Shell has postponed plans for a pilot test on bitumen carbonates in northern Alberta while Brazil's Petrobras announced a delay in confirming a 5-year business plan and investment schedule, the report said. OAO Gazprom is reassessing its spending plan by the middle of next month.

Aramco may delay inviting bids for the Total SA-partnered Jubail and Yanbu refineries to gain from declines in steel and cement prices, the report said. The report cited Aramco as saying that ``prior plans made in $80-$100 a barrel environment don't all work in a $65 a barrel world.''

Nine-Month Delays

Technip SA, Europe's second-largest oilfield-services provider, said that bids for oil-processing projects may face delays of three to nine months as customers seek to renegotiate contracts, the report said.

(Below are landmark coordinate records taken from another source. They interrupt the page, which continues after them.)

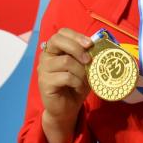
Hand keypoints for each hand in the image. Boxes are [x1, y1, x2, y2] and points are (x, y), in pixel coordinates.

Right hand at [38, 27, 93, 142]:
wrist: (66, 108)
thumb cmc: (76, 85)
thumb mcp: (85, 68)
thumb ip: (88, 56)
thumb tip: (99, 44)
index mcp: (55, 49)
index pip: (61, 33)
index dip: (76, 36)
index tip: (90, 44)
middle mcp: (46, 56)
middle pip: (57, 40)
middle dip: (77, 48)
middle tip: (89, 60)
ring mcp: (43, 69)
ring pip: (65, 61)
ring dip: (81, 71)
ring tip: (84, 80)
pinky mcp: (44, 82)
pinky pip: (65, 77)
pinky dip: (77, 82)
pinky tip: (77, 87)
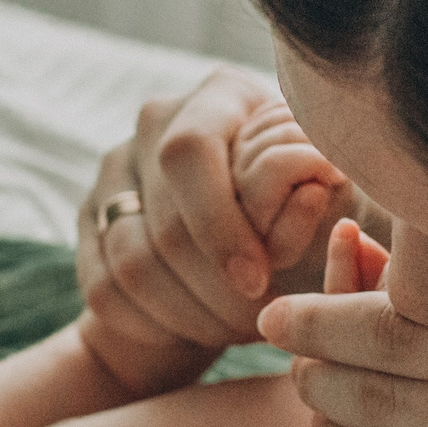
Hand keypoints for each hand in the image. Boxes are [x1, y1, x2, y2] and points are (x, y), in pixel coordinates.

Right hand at [78, 68, 347, 354]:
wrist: (257, 246)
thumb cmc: (318, 218)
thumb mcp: (336, 204)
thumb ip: (330, 197)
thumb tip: (314, 191)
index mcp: (221, 95)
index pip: (189, 151)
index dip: (219, 224)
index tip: (259, 281)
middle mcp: (157, 120)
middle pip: (162, 219)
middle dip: (214, 289)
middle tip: (257, 323)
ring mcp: (115, 168)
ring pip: (130, 261)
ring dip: (187, 313)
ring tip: (235, 330)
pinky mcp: (91, 219)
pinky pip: (104, 288)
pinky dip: (153, 324)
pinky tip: (196, 331)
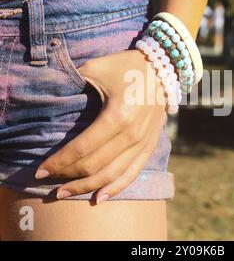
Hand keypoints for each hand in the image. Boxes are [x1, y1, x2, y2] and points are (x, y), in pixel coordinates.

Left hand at [35, 49, 166, 202]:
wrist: (164, 67)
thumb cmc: (127, 66)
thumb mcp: (96, 67)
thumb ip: (72, 82)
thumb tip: (51, 96)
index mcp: (117, 116)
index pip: (82, 149)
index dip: (59, 162)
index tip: (40, 171)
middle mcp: (132, 134)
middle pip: (95, 166)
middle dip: (68, 177)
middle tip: (48, 183)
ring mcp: (143, 142)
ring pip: (113, 174)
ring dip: (88, 187)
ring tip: (66, 193)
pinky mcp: (150, 144)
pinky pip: (133, 172)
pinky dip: (117, 187)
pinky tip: (100, 197)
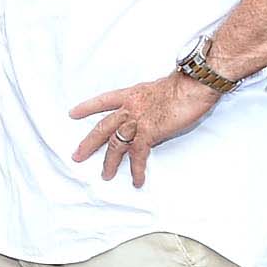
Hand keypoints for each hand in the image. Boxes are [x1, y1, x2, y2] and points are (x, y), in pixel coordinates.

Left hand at [68, 73, 219, 186]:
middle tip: (77, 155)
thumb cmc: (184, 84)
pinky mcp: (149, 132)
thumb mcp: (158, 89)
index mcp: (131, 94)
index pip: (104, 100)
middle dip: (88, 143)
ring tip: (105, 175)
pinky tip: (136, 181)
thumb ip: (149, 102)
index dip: (87, 107)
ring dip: (110, 162)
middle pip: (102, 127)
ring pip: (115, 144)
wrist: (193, 85)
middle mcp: (129, 108)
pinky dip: (137, 170)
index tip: (72, 113)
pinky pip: (138, 155)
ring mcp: (137, 121)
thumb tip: (149, 116)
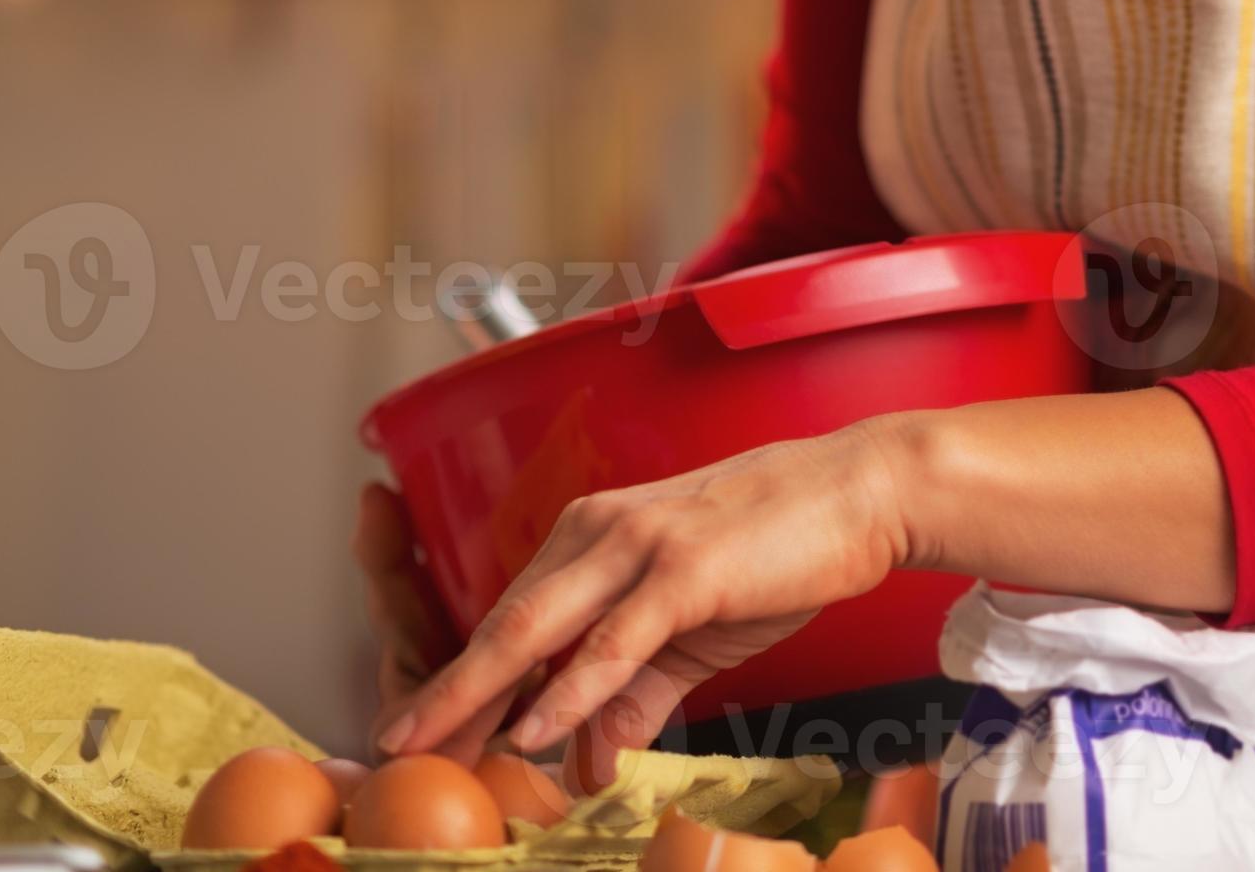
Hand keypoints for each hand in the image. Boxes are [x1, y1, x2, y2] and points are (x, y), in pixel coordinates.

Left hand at [374, 425, 906, 781]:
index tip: (424, 739)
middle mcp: (602, 532)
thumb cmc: (785, 546)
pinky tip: (537, 730)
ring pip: (537, 628)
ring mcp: (640, 546)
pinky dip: (569, 689)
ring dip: (478, 694)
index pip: (513, 621)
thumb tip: (593, 764)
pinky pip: (613, 641)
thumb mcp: (696, 634)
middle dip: (443, 694)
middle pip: (502, 624)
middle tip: (392, 750)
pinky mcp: (684, 569)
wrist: (862, 491)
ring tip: (431, 746)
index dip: (463, 685)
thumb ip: (637, 696)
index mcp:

``This trend of managing cost budgets is consistent with the industry's 1998 response to oil price declines,'' the report said. ``The risk is that 2009 cuts to investment plans increase these longer-term supply risks.''

The International Energy Agency said on Nov. 14 OPEC's slowing investment in new oil projects amid the global economic slowdown may cause an energy supply crunch in the next two decades. Declining production rates from oil fields at 6.7 percent were higher than previous forecasts.